The Syria war is complicating King Abdullah’s plans for stability and reform, writes Jean-Loup Samaan
U.S. President Barack Obama walks with Jordan's King Abdullah II to a ceremony at Al Hummar Palace in Amman March 22, 2013.    REUTERS/Larry Downing  (JORDAN - Tags: POLITICS) - RTR3FC1J

The Atlantic magazine's March article by journalist Jeffrey Goldberg focused on Jordan’s strategic challenges. Based on an extensive interview with King Abdullah II, the article intended to tell the story of a reformist Arab monarch. But intentionally or not, it engendered a huge controversy in Amman. The portrait of Abdullah painted by Goldberg is one of a king despising the Jordanian tribal leaders, calling them "the old dinosaurs." The king described the Muslim Brotherhood as "a Masonic cult," adding that "there’s no depth to [Egyptian President Mohammed Morsi]."
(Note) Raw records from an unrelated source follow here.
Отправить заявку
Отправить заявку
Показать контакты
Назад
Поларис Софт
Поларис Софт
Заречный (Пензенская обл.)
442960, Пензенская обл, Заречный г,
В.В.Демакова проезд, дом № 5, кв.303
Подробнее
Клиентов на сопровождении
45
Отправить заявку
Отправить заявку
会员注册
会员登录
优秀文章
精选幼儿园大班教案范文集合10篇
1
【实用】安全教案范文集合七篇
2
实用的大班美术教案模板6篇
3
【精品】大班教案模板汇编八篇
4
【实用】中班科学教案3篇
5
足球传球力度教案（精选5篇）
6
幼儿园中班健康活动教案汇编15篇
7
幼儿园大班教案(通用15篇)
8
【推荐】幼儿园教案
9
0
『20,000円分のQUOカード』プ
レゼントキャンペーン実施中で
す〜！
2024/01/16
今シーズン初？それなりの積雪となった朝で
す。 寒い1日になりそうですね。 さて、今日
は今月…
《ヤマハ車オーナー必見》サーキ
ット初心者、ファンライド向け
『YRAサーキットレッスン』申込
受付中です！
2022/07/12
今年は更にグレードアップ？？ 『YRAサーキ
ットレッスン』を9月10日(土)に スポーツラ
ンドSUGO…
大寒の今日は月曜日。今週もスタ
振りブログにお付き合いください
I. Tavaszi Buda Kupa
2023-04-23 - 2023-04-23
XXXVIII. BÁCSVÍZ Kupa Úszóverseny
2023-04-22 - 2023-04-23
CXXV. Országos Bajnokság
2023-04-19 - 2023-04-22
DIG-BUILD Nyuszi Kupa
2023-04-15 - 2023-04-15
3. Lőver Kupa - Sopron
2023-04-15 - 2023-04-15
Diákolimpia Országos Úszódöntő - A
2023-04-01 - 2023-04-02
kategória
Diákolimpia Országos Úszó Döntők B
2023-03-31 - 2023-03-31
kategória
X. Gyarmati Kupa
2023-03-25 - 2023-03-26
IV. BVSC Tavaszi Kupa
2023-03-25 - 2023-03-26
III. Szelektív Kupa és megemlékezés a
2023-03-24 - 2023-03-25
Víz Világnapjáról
Goldberg’s story was followed by an official statement of the Royal Palace claiming that the journalist had misinterpreted the king’s comments, although it did not contest the accuracy of the quotes. In the midst of the Syrian war, this public controversy brought to mind the brewing concerns in the West about Jordan’s destiny after the Arab Spring. Specifically, there are increasing worries in the US and Israel on the risks that the collapse of the Hashemite kingdom would constitute for Middle East stability.